De normen die in de associatie-invloed zijn aangenomenover de levensstijl van haar individuele lid. Iedereen kent het experiment dat met een groep kinderen is uitgevoerd, waarbij eerder overeengekomen deelnemers de vraag onjuist hadden beantwoord en het laatste onderwerp de woorden van hun leeftijdsgenoten herhaalde. Dit fenomeen wordt conformisme genoemd. De mening van de meeste leden van een kleine groep oefent psychologische druk uit op een individu. Het tegenovergestelde van dit fenomeen kan dienen als onafhankelijkheid, dat wil zeggen de onafhankelijkheid van de menselijke houding ten opzichte van de mening van de omgeving.

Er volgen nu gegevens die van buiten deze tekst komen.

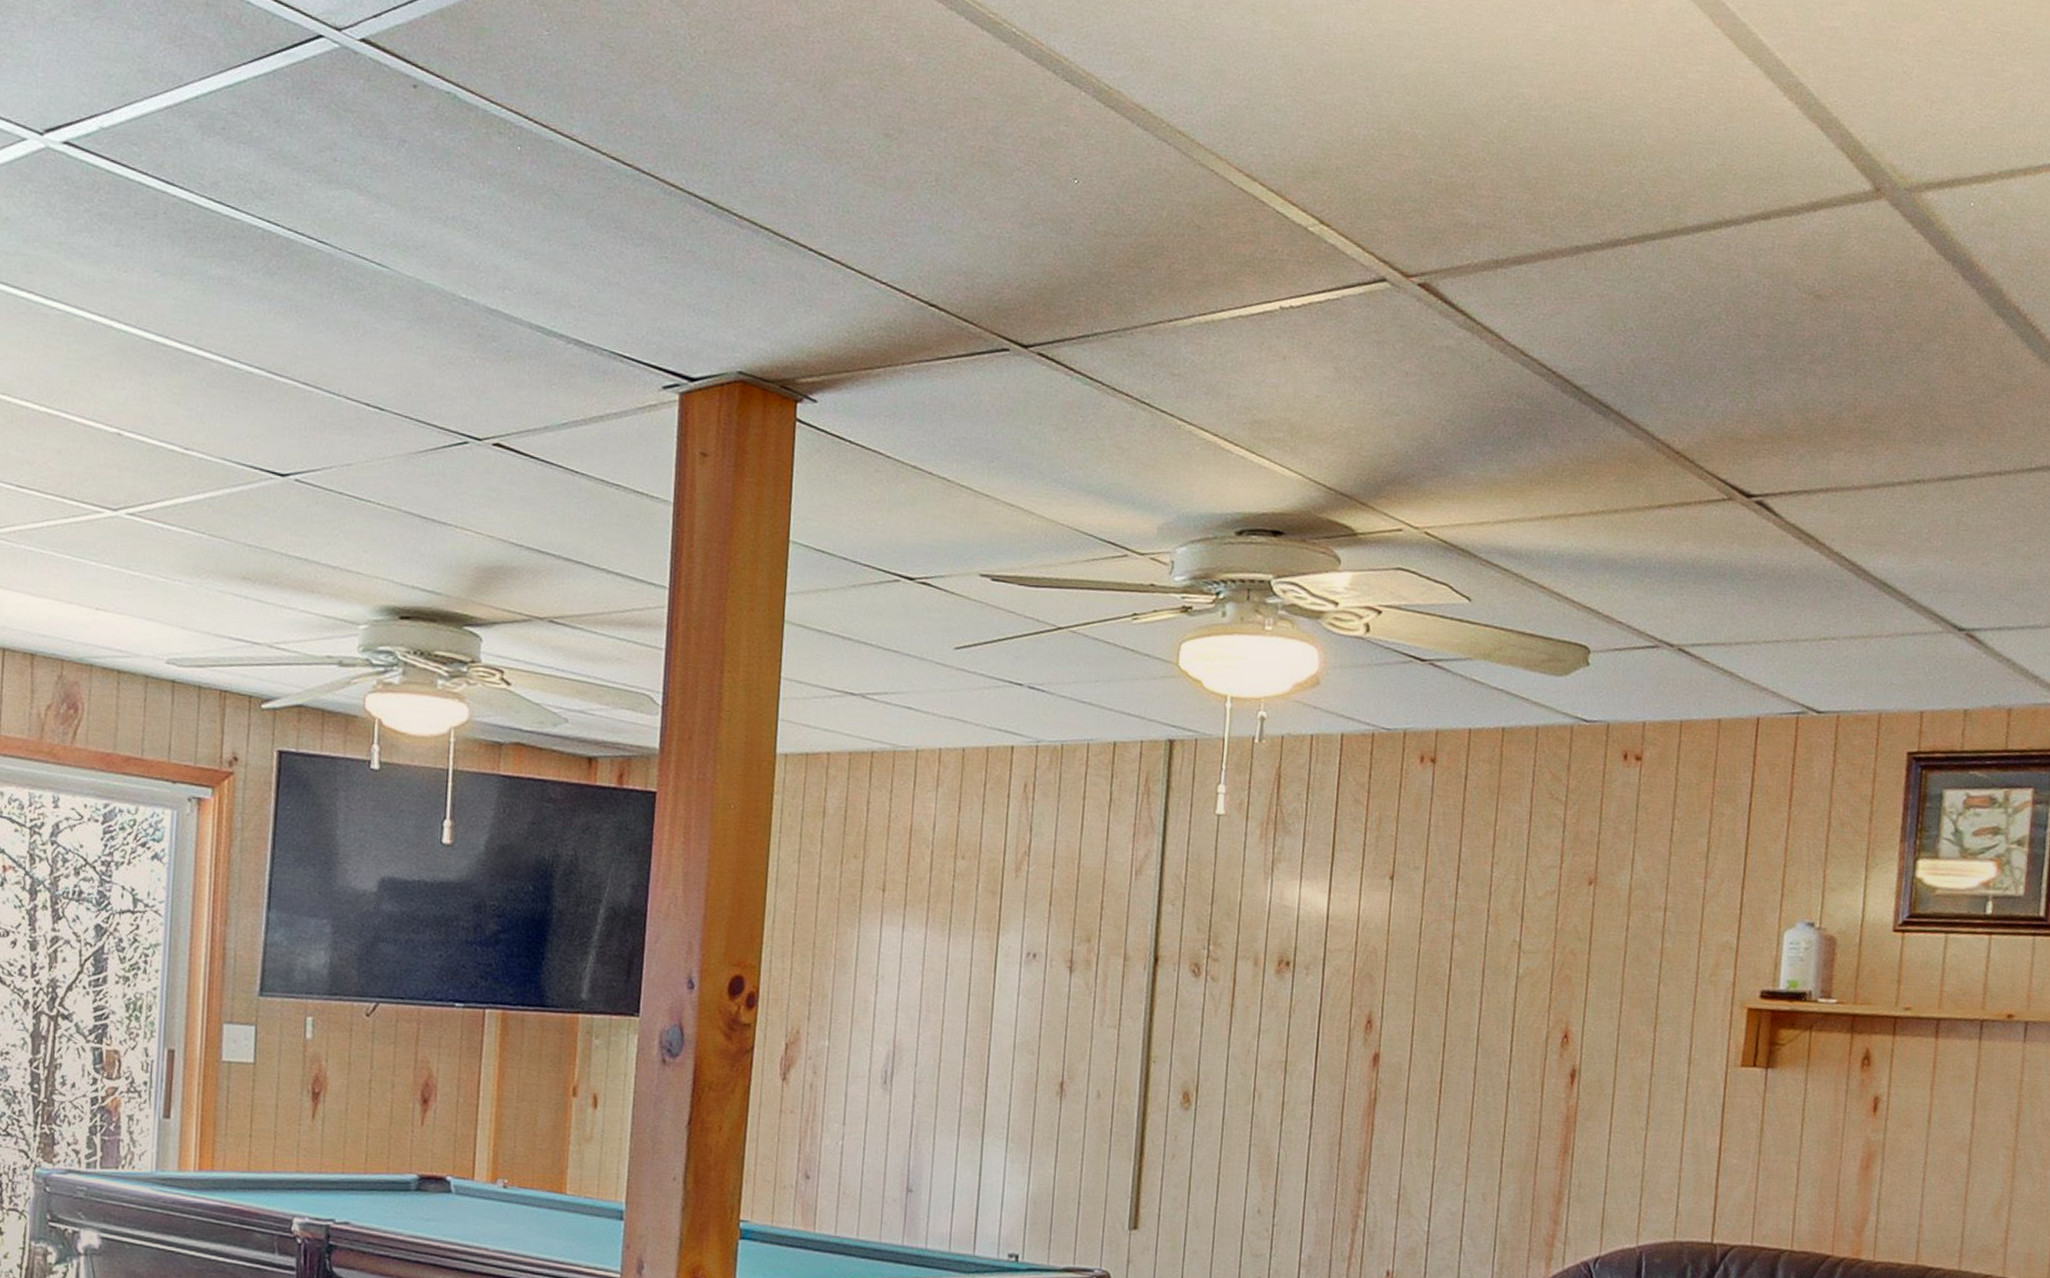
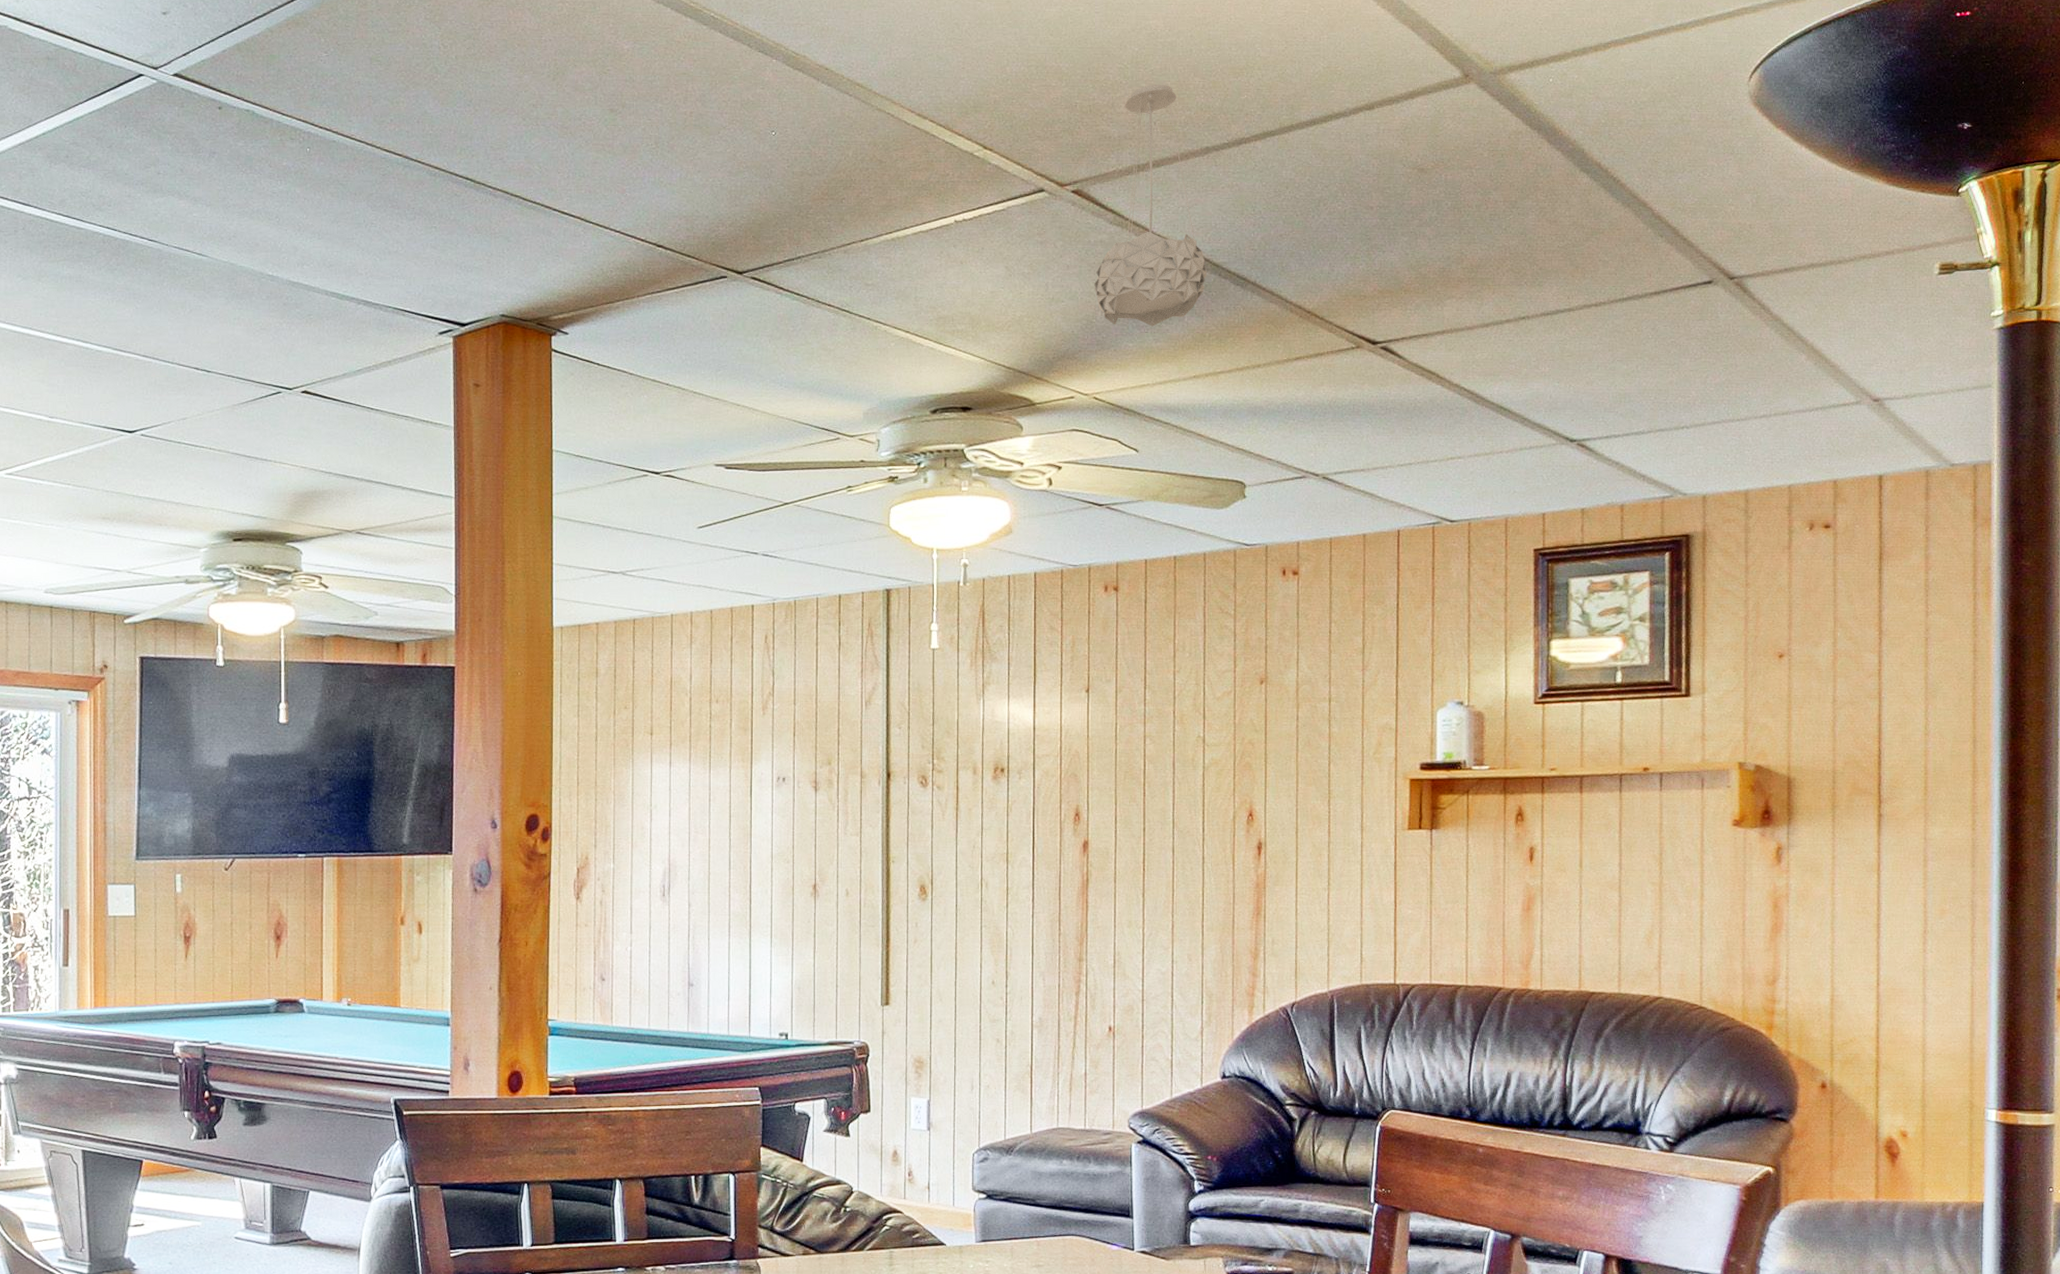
pendant light: none [1435,165,1566,454] -> present [1094,84,1208,327]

Bovendien is de classificatie van kleine groepen met betrekking tot de rol die het voor een individu speelt belangrijk. Hoe hoger de referentialiteit van de associatie, hoe meer conformisme zich manifesteert.
Elk team doorloopt verschillende fasenontwikkeling. Psychologen G. Stanford en A. Roark ontwikkelden een theorie die 7 stadia van de vorming van een sociale groep omvat. De studie is gebaseerd op een tweefactormodel van collectieve ontwikkeling, waarbij er tegenstellingen zijn tussen zakelijke en emotionele activiteit.
Er kunnen leden van de vereniging worden toegewezenbepaalde gedragingen die verband houden met het oplossen van problemen of communicatie met andere deelnemers. Rollen komen zowel in het bedrijfsleven als in de emotionele activiteit van de groep tot uiting. Tijdens het oplossen van problemen biedt de 'initiatiefnemer' bijvoorbeeld nieuwe ideeën aan, en de 'criticus' evalueert het werk van de hele groep en vindt de zwakke punten. Rollen komen ook tot uiting in de sfeer van interpersoonlijke relaties van het collectief. Zo ondersteunt het meesterbrein actief de ideeën van andere leden, en de bemiddelaar weigert zijn mening en lost conflictsituaties op.